Entre os aspectos mais intrigantes levantados pelo guia está a questão das uniões de facto. Apesar de reconhecidas legalmente em diversas áreas, as companhias de longa duração não têm direito a herança automática. Na prática, isso significa que, no caso de falecimento, os bens são transferidos para herdeiros legais, geralmente filhos ou pais, deixando o parceiro sobrevivente em uma posição vulnerável. O guia destaca ainda a problemática das heranças que incluem imóveis, onde a falta de acordo entre herdeiros pode resultar em prolongados conflitos e perdas financeiras devido a despesas acumuladas.
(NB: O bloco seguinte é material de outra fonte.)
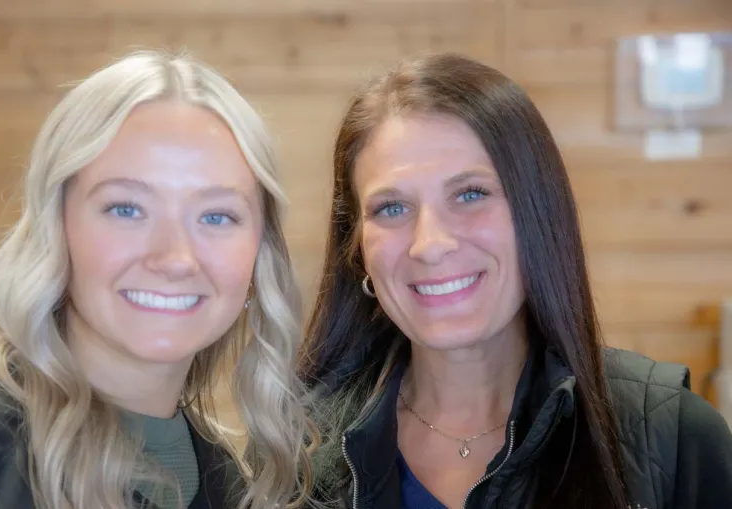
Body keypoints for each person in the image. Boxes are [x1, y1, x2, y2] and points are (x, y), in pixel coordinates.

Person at [0, 49, 315, 509]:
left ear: (260, 253)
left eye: (216, 216)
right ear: (55, 230)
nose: (175, 257)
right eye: (126, 208)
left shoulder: (228, 484)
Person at [298, 52, 732, 509]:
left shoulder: (670, 436)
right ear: (358, 247)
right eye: (391, 207)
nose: (430, 244)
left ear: (536, 211)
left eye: (470, 194)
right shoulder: (297, 450)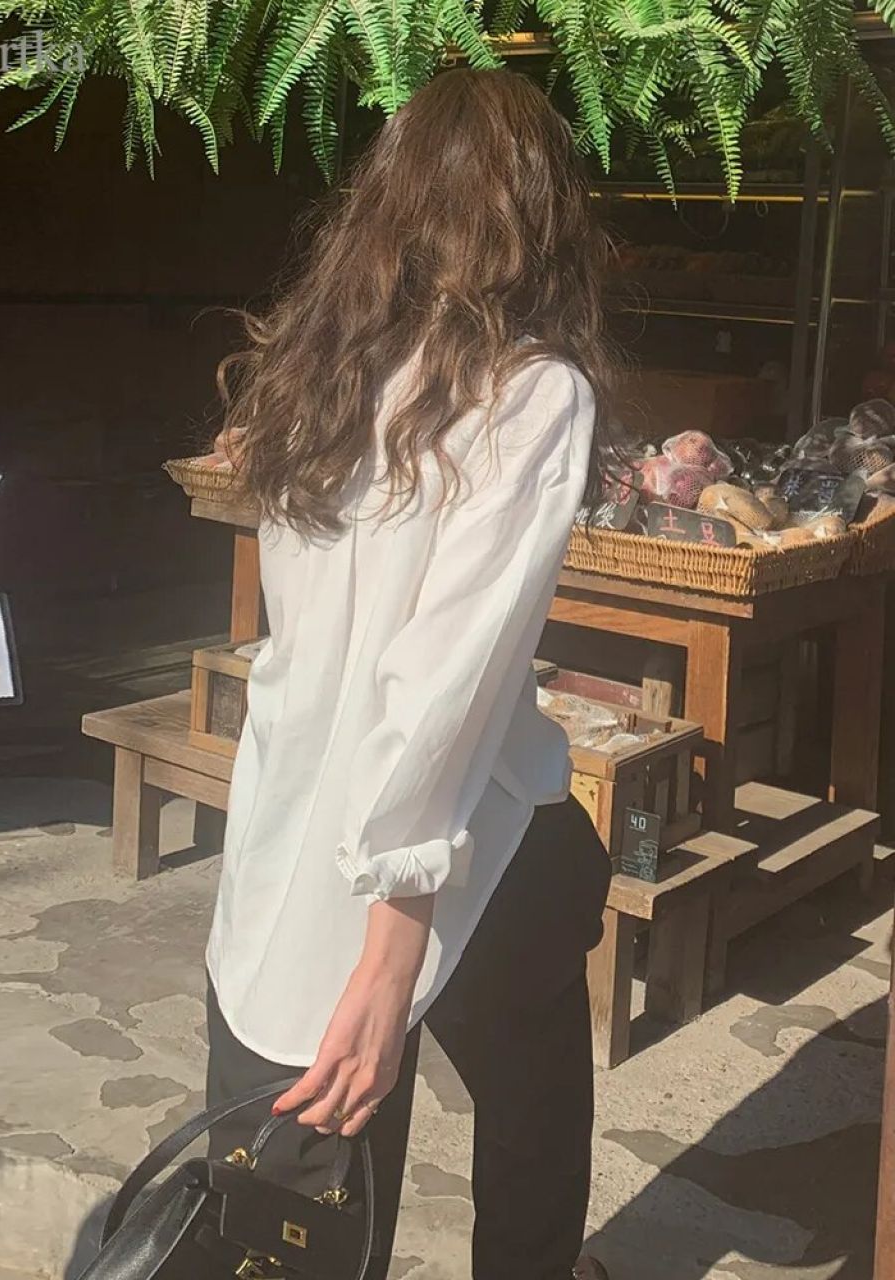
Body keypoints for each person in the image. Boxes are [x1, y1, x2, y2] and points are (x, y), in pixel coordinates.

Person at [205, 67, 614, 1280]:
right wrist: (388, 958)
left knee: (293, 1210)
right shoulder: (531, 396)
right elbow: (440, 685)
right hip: (433, 846)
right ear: (542, 216)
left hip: (298, 822)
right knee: (506, 1117)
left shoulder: (316, 374)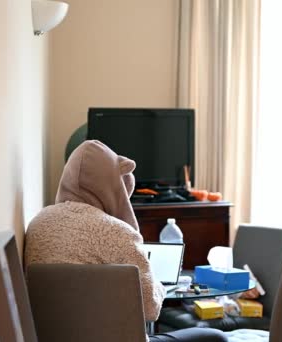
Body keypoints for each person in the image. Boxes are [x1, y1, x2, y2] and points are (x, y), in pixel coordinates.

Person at [24, 140, 228, 342]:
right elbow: (150, 309)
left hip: (49, 336)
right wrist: (159, 285)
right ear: (113, 184)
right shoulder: (116, 232)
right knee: (216, 337)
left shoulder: (38, 223)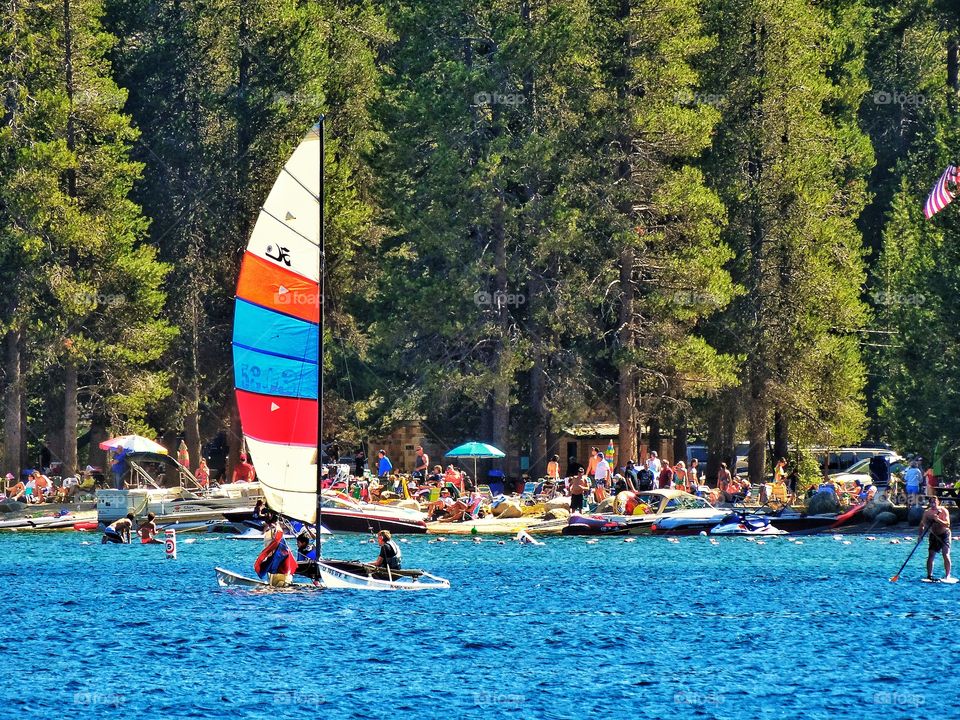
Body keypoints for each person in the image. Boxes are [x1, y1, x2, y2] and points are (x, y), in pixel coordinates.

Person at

Além disso, o guia aborda a necessidade urgente de planejar a sucessão. Com o aumento da complexidade familiar e a concentração de patrimônio em bens como imóveis, a falta de planejamento pode acarretar a entrega de decisões críticas a tribunais. Neste sentido, estão sendo discutidas alterações legislativas para modernizar a gestão das heranças indissolúveis e, assim, evitar que o país enfrente um número crescente de casas devolutas. O documento ressalta que a organização da herança deve ser uma preocupação de todas as famílias, independentemente do tamanho de seu patrimônio.